Updated: September 8, 2020
Many people struggle with getting out of debt, specially credit card debts. One reason for this is because I believe, there is very little emphasis on the importance of proper personal finance in our educational system.
While we are all advised that saving money is good, we are however not really taught in school how to track our expenses, create a personal budget system, and many other smart money habits.
Thus, learning financial literacy becomes a personal initiative and unfortunately, not many give it the importance and priority it needs.
Eliza, our guest blogger for today, shares with us her take on this subject. She emphasizes that when it comes to personal finance, learning still starts at home.
Let’s now read what she has to say and consider her advice on how you can help your child stay away from a financial debt disaster.
It’s our job as parents to set our kids up for success in life. While you may not be able to give your child a big trust fund, you can give them something just as good – financial lessons that will keep them out of debt.
You see, if your kids can avoid being deep in debt the first few years of out of college, they can start socking away money that will make them millionaires by the time they retire. Here are some valuable lessons to teach your kids to keep them out of debt.
Save part of everything you earn.
Saving money is one of the most solid pieces of financial advice you can give. We save money so we don’t have to go into debt when there’s an emergency.
Or, we save up for an expensive purchase instead of putting it on a credit card. If your kids begin saving for retirement in their early 20s, they can accumulate a larger savings account with less money each month than if they wait.
You have to pay back what you borrow.
Paying back debt wouldn’t be so hard if it didn’t mean making serious sacrifices. The more money we put toward debt, the less money we have for everything else, like saving and normal expenses. Some people end up creating debt on top of debt because they don’t put off purchases until they can afford them.
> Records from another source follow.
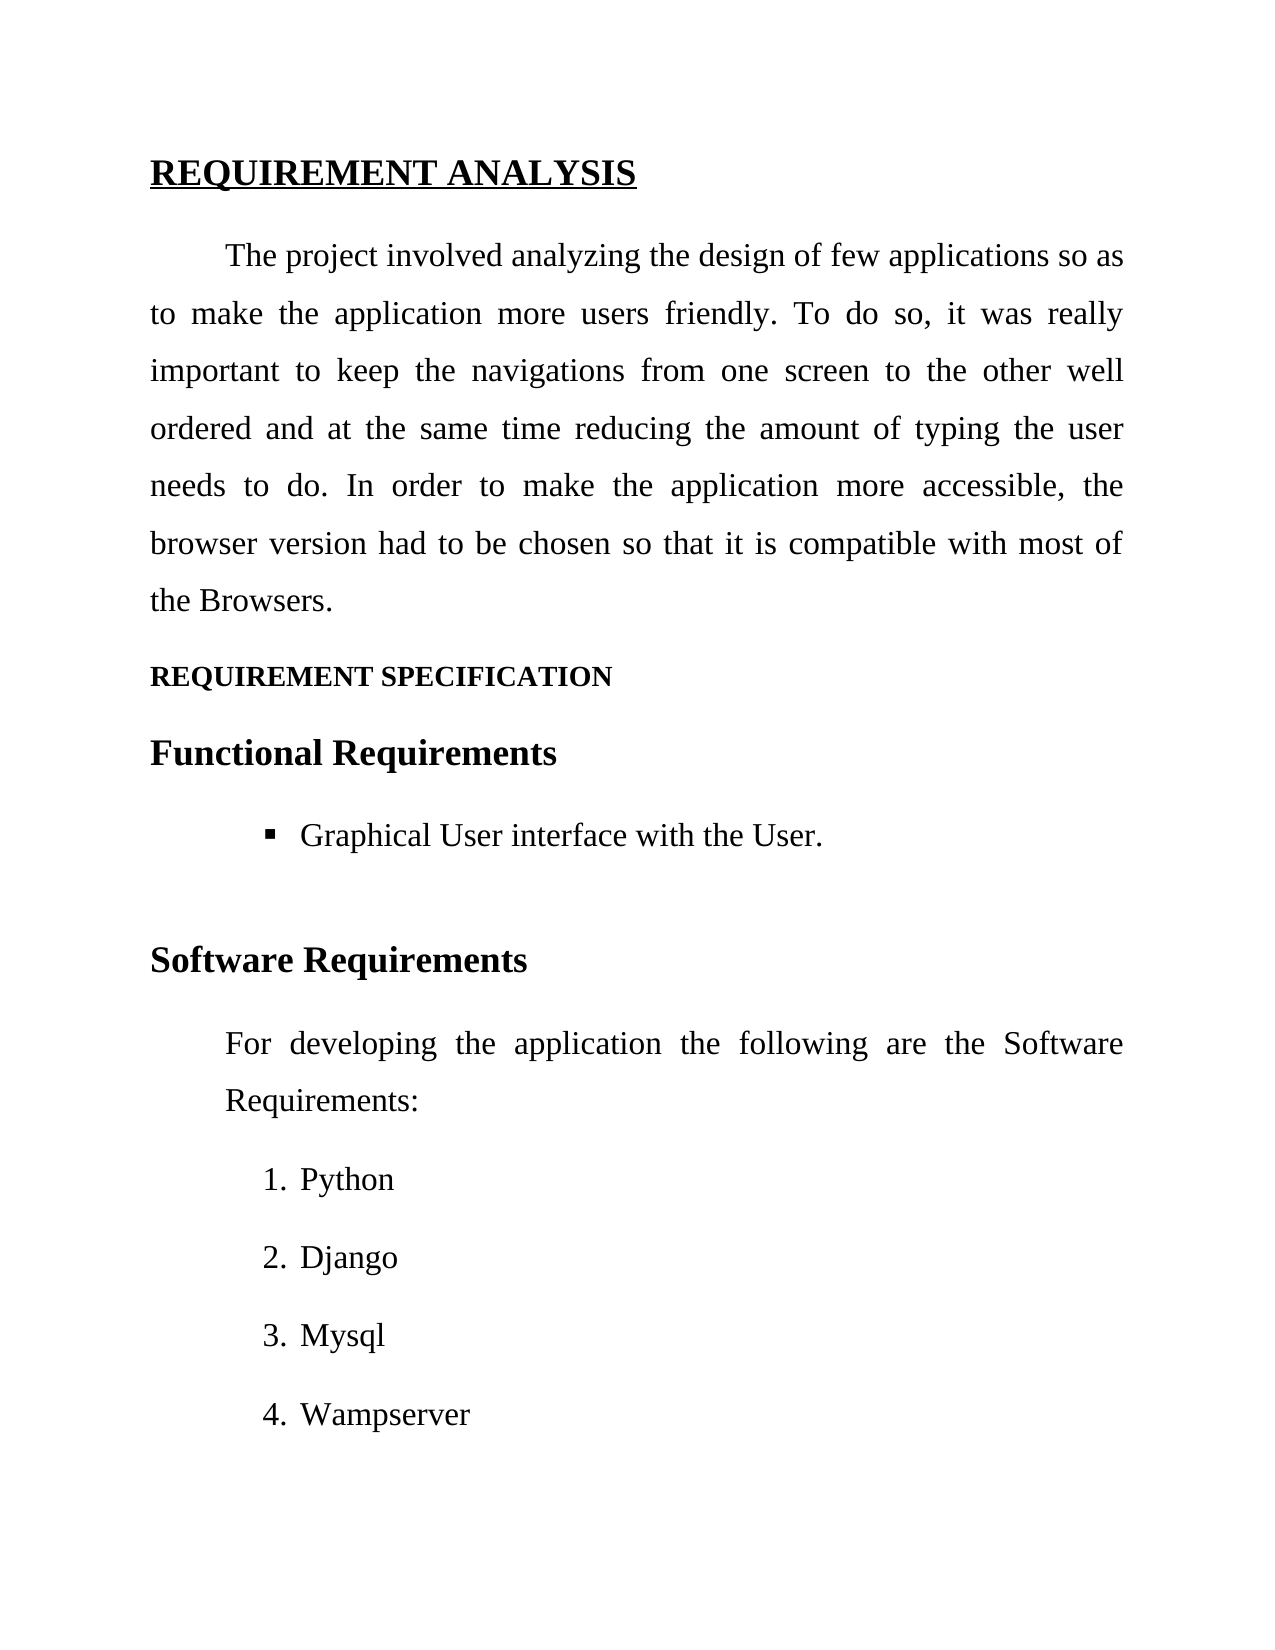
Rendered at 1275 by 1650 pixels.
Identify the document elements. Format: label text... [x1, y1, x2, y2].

list Graphical User interface with the User. [262, 816, 1125, 854]
list Django [262, 1237, 1125, 1276]
list Python [262, 1159, 1125, 1197]
list Mysql [262, 1316, 1125, 1354]
text REQUIREMENT SPECIFICATION [150, 659, 1125, 692]
text The project involved analyzing the design of few applications so as to make the application more users friendly. To do so, it was really important to keep the navigations from one screen to the other well ordered and at the same time reducing the amount of typing the user needs to do. In order to make the application more accessible, the browser version had to be chosen so that it is compatible with most of the Browsers. [150, 236, 1125, 619]
text Functional Requirements [150, 730, 1125, 773]
text Software Requirements [150, 938, 1125, 981]
list Wampserver [262, 1394, 1125, 1432]
text REQUIREMENT ANALYSIS [150, 150, 1125, 193]
text For developing the application the following are the Software Requirements: [225, 1023, 1125, 1119]
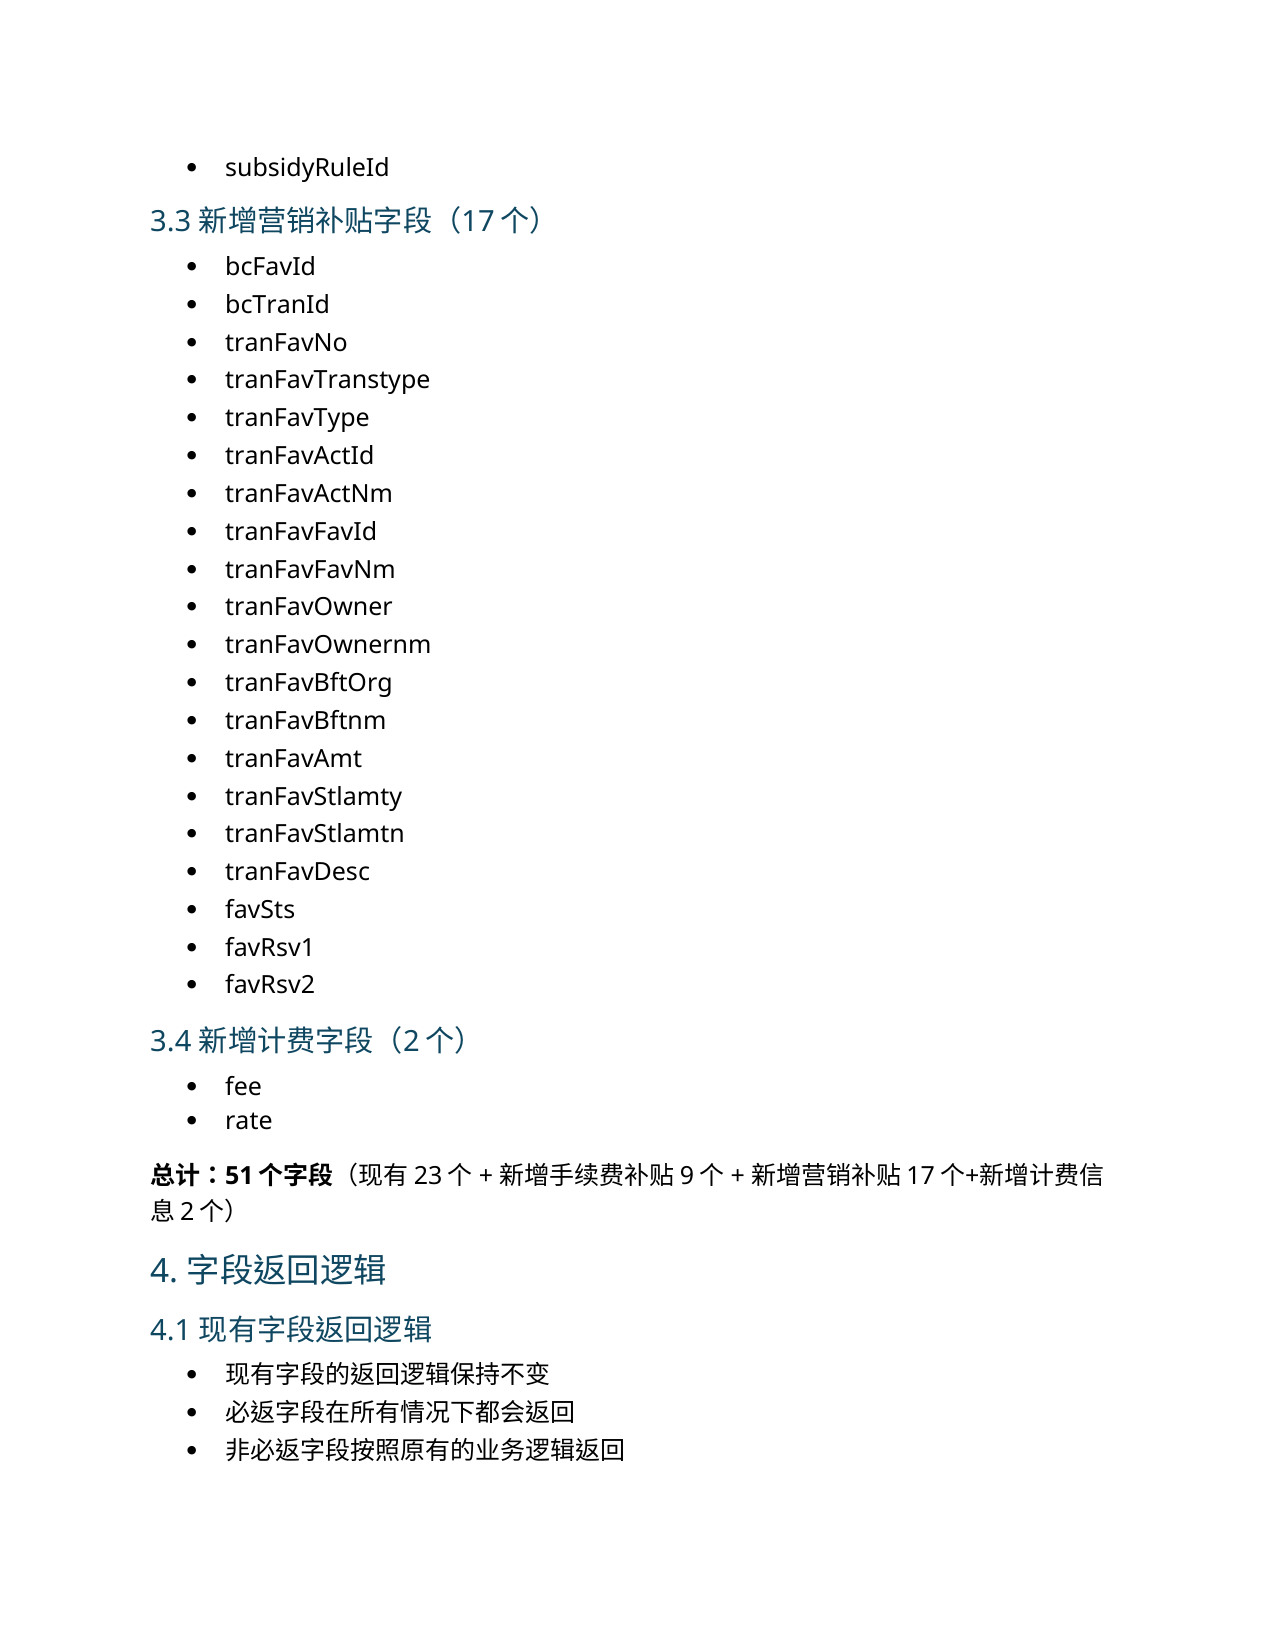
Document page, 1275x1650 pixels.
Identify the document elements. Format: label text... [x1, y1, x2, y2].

list tranFavActNm [187, 476, 1125, 510]
list tranFavType [187, 400, 1125, 434]
subtitle 3.4 新增计费字段（2个） [150, 1018, 1125, 1060]
list subsidyRuleId [187, 150, 1125, 184]
list bcTranId [187, 287, 1125, 321]
list 必返字段在所有情况下都会返回 [187, 1395, 1125, 1429]
list favRsv1 [187, 929, 1125, 963]
list tranFavOwnernm [187, 627, 1125, 661]
list 现有字段的返回逻辑保持不变 [187, 1357, 1125, 1391]
text 总计：51个字段（现有23个 + 新增手续费补贴9个 + 新增营销补贴17个+新增计费信息2个） [150, 1156, 1125, 1228]
list tranFavBftnm [187, 702, 1125, 737]
list tranFavStlamtn [187, 816, 1125, 850]
list tranFavNo [187, 324, 1125, 358]
list tranFavTranstype [187, 362, 1125, 396]
list favSts [187, 892, 1125, 926]
list tranFavFavId [187, 513, 1125, 547]
subtitle 3.3 新增营销补贴字段（17个） [150, 201, 1125, 240]
list 非必返字段按照原有的业务逻辑返回 [187, 1432, 1125, 1467]
list tranFavAmt [187, 740, 1125, 774]
list tranFavDesc [187, 854, 1125, 888]
list tranFavActId [187, 438, 1125, 472]
list favRsv2 [187, 967, 1125, 1001]
list tranFavFavNm [187, 551, 1125, 585]
list tranFavBftOrg [187, 665, 1125, 699]
list tranFavOwner [187, 589, 1125, 623]
list tranFavStlamty [187, 778, 1125, 812]
subtitle 4.1 现有字段返回逻辑 [150, 1309, 1125, 1348]
list bcFavId [187, 249, 1125, 283]
list fee [187, 1069, 1125, 1103]
subtitle 4. 字段返回逻辑 [150, 1247, 1125, 1292]
list rate [187, 1103, 1125, 1137]
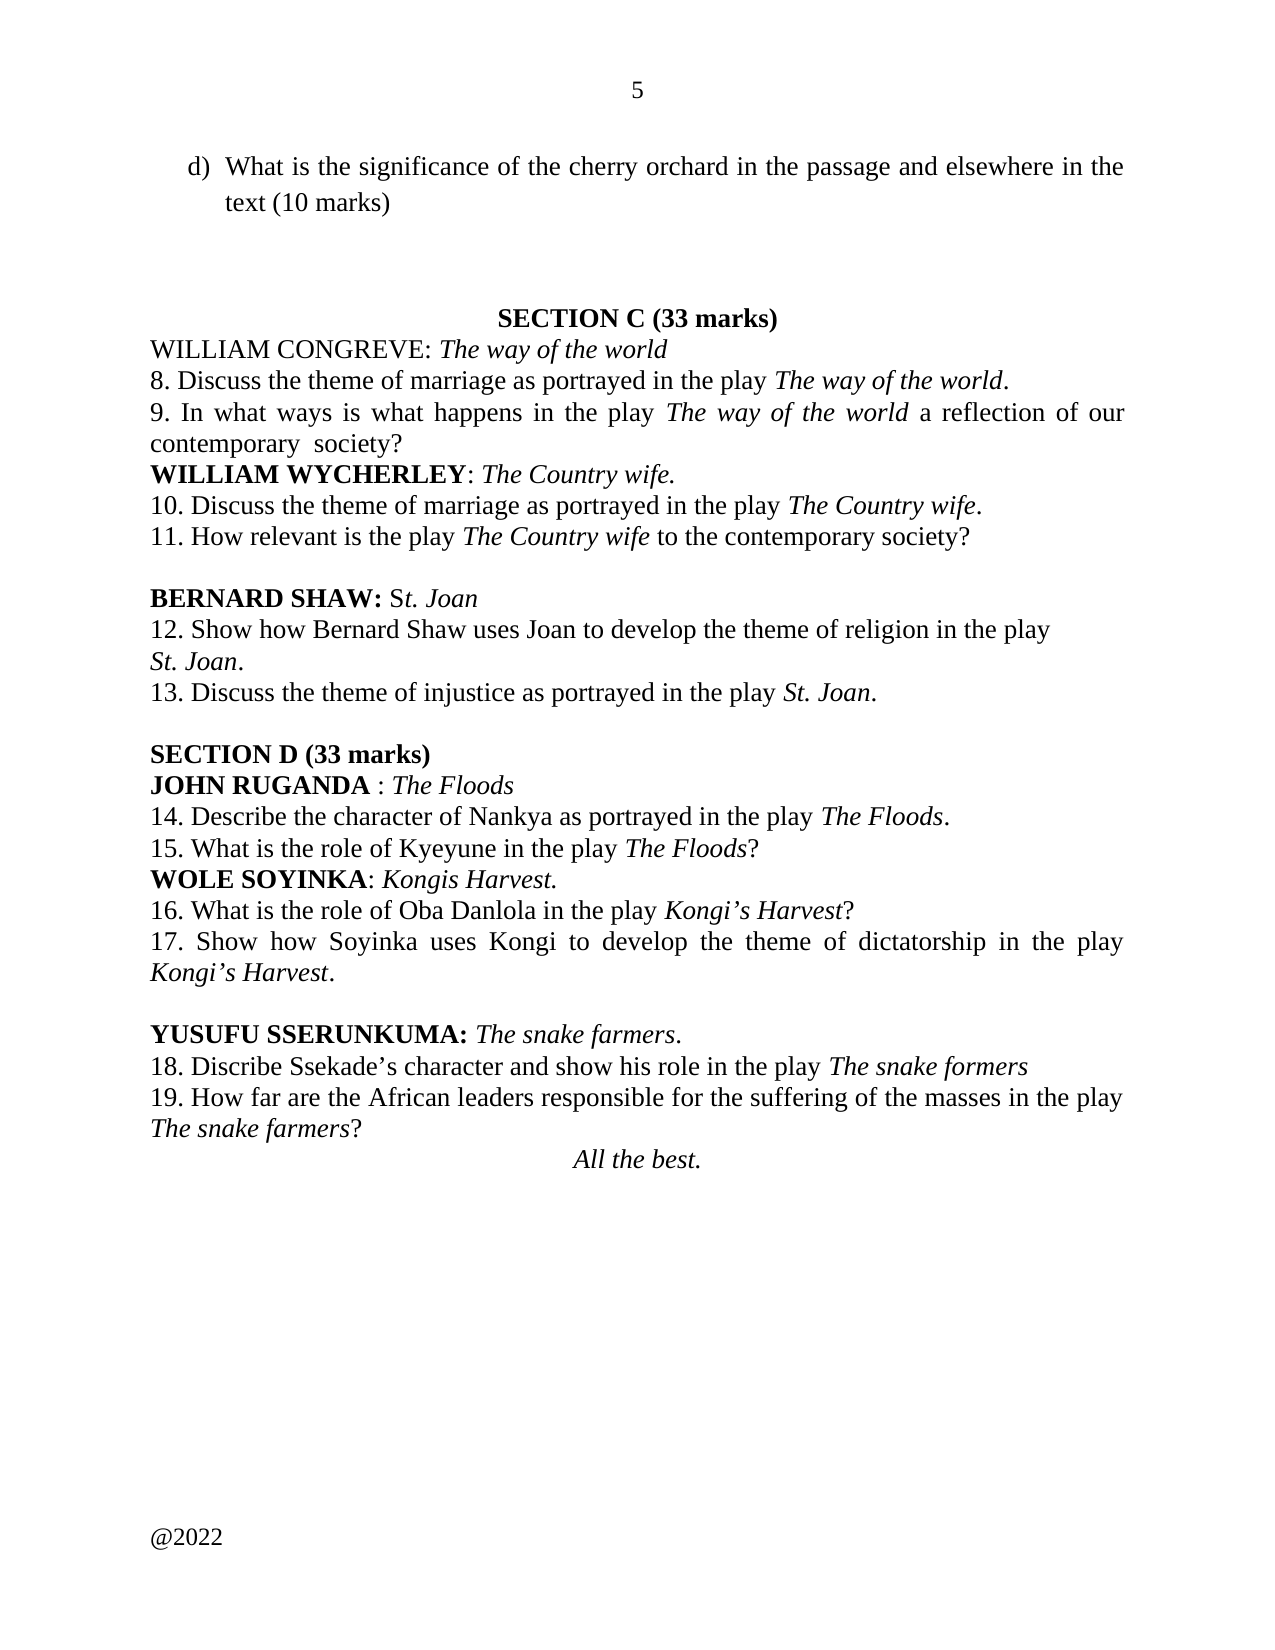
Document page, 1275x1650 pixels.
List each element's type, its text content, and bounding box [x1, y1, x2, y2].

There’s good debt and there’s bad debt.
Not all debt is considered bad debt. If a debt helps you create wealth, it’s typically called good debt.
For example, a student loan can be good debt because it helps you get an education that leads to better-paying jobs. All debt can become bad debt if you take on too much. Or, if you use “good” debt toward a degree that doesn’t typically pay well.
Learn more: On Good Debt, Bad Debt and Ugly Debt
Your money may not stretch as far as you think.
People often overextend themselves with debt thinking they can afford to pay it back later. When you’re young, the sky is the limit. You expect to graduate from college and get a great job with a salary at the top of the pay scale.
But, that’s not always the case. A job after graduation isn’t guaranteed, neither is any particular salary. You can be sure the lenders want their monthly payments whether you’re employed or not.
Use cash if a debit card makes you lose control.
Managing money electronically isn’t easy. When we wrote more checks, we used a checkbook register to keep a record of our account balances. But, in the rise of debit cards and online banking, balancing a checkbook is ancient accounting.
It’s easy to lose track of your balance when you’re using a debit card because you have to do a lot of math in your head. Let your kids know that cash is still accepted for everyday transactions and it’s always an option if debit cards cause them to overspend.